There is a happening which alters the course of the story, something to neatly divide the rising action with the falling action. It is at this moment that the movie really begins firing on all cylinders. To be honest, when I first viewed the film I felt some frustration with the slow speed of the first half. It is in the second that things begin to take shape, that plot points begin to come together and things begin to happen. It is not what you are thinking. Noting the connection to Ocean’s 11 was perhaps unwise – there is no convoluted heist, no bizarre twist ending that throws everything before into disarray. Not to say that there is no twist, mind you, simply that the movie isn’t working toward some gimmicky finale. If the “twist” of Hard Eight seems unbelievable, that’s okay, because the point is not really in what it means in the here-and-now (aside from as a device for providing momentary friction between two characters).

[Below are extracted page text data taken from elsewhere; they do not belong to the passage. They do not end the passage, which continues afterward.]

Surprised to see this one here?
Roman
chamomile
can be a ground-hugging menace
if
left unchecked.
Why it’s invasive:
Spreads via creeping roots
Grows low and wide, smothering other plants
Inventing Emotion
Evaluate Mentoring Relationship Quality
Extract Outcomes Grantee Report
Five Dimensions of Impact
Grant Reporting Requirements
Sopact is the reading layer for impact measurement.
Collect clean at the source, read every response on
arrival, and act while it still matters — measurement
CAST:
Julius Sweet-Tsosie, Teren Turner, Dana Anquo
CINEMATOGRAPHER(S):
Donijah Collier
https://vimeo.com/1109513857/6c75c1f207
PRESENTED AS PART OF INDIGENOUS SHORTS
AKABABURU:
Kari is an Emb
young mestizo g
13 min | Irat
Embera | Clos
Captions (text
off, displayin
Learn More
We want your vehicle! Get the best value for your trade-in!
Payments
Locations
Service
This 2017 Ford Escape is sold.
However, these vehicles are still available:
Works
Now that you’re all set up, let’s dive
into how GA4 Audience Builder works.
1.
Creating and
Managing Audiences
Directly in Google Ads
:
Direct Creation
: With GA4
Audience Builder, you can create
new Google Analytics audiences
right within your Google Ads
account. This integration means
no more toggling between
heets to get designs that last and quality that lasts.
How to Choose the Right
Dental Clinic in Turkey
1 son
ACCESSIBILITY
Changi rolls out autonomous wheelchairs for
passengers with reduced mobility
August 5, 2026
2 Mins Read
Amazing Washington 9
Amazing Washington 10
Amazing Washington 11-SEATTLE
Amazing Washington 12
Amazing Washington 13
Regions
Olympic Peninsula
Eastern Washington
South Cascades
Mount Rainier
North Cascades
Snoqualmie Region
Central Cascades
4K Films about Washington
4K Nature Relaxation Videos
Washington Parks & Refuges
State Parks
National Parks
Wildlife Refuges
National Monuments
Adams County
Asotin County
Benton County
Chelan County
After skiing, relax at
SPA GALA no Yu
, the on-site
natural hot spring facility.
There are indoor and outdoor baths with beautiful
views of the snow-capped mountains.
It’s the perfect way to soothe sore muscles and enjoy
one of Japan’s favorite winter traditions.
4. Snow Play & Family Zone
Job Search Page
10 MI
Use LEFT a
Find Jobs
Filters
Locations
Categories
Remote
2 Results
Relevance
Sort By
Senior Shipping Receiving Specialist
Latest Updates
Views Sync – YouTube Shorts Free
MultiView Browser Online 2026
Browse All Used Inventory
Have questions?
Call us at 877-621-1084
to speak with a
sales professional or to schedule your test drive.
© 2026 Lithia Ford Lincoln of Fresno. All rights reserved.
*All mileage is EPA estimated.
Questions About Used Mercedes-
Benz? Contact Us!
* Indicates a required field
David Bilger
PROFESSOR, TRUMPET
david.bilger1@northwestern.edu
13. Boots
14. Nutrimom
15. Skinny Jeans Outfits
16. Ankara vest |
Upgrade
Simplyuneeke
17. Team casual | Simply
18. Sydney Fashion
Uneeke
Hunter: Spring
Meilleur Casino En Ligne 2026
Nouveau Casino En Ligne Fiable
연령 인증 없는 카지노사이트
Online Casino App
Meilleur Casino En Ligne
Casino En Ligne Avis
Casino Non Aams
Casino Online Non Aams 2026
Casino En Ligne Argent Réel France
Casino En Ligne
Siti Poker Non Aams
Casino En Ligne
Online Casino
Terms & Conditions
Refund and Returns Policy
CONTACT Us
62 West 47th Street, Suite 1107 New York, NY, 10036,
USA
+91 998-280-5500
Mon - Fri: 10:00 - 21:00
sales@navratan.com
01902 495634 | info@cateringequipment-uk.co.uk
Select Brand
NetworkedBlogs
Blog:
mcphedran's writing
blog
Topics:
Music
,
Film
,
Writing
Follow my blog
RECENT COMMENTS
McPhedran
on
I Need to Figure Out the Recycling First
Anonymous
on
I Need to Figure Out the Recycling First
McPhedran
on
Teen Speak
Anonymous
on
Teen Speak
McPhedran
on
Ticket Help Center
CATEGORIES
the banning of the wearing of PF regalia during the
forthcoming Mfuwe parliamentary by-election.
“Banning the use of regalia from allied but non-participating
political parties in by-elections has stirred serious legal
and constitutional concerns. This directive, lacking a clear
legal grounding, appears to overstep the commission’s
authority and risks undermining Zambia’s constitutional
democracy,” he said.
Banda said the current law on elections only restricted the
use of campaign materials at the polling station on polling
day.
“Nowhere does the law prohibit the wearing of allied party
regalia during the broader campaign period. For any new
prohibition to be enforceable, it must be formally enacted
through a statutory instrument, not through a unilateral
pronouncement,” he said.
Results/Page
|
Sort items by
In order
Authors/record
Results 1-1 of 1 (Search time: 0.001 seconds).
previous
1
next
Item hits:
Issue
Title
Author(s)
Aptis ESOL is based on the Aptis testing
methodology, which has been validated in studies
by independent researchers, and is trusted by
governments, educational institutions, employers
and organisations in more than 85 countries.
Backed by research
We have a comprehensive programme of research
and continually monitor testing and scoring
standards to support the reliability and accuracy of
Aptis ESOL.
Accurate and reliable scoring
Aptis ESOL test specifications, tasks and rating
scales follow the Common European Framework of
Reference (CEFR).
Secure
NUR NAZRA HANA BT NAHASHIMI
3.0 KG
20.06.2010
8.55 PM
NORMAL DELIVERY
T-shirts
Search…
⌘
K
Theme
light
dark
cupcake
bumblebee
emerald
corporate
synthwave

It’s used instead as a way of re-framing the character interactions. Or maybe “re-framing” is still too strong a term. Re-interpreting, maybe.
It’s so damn hard to speak about the movie without discussing it in more specific ways. It’s not that I feel that pointing to a specific scene would be a spoiler in any way, but that there is so much of value here and so often it’s very simple… I don’t want to rob a first-time viewer of the experience. Watching the movie recently, there’s like a twenty minute sequence wherein Sydney meets with Jimmy in a deserted parking lot. First Hall then Jackson get the upper hand in their conversation, a remarkable battle that takes place on screen without a single punch being thrown. Each actor has his own style of speech which he brings to the character, so that it’s easy to see the lines of dialogue as they were written on the page while witnessing the vibrant life and immediacy that the actors bring to the words. It all comes together in a stirring phone conversation which, honestly, could be one of my favorite scenes in any film I have ever seen. I realize that those are strong words, but it’s just a phenomenal moment.
When I wrote my original review of Hard Eight just a little over three years ago, I also made sure to mention Jon Brion’s smooth score, which “weaves itself into the story” and “flows so naturally” (yes, I have no hesitation with quoting myself). It would be foolish of me to forget about Anderon’s deft handling of the images – a lot of wide shots, like the instantly entrancing opening scene that introduces both John and Sydney.
Really, this is almost everything that I look for in a movie. A clever, funny, interesting script. An excellent score which works in conjunction with the action. Gorgeous imagery. An emotional depth that makes your heart ache. And incredible performances by amazing actors who absolutely own their roles. How many more synonyms for “fantastic” can I use to describe this movie? Paul Thomas Anderson made a masterpiece right out the gate.
Hard Eight is truly one of my favorite films.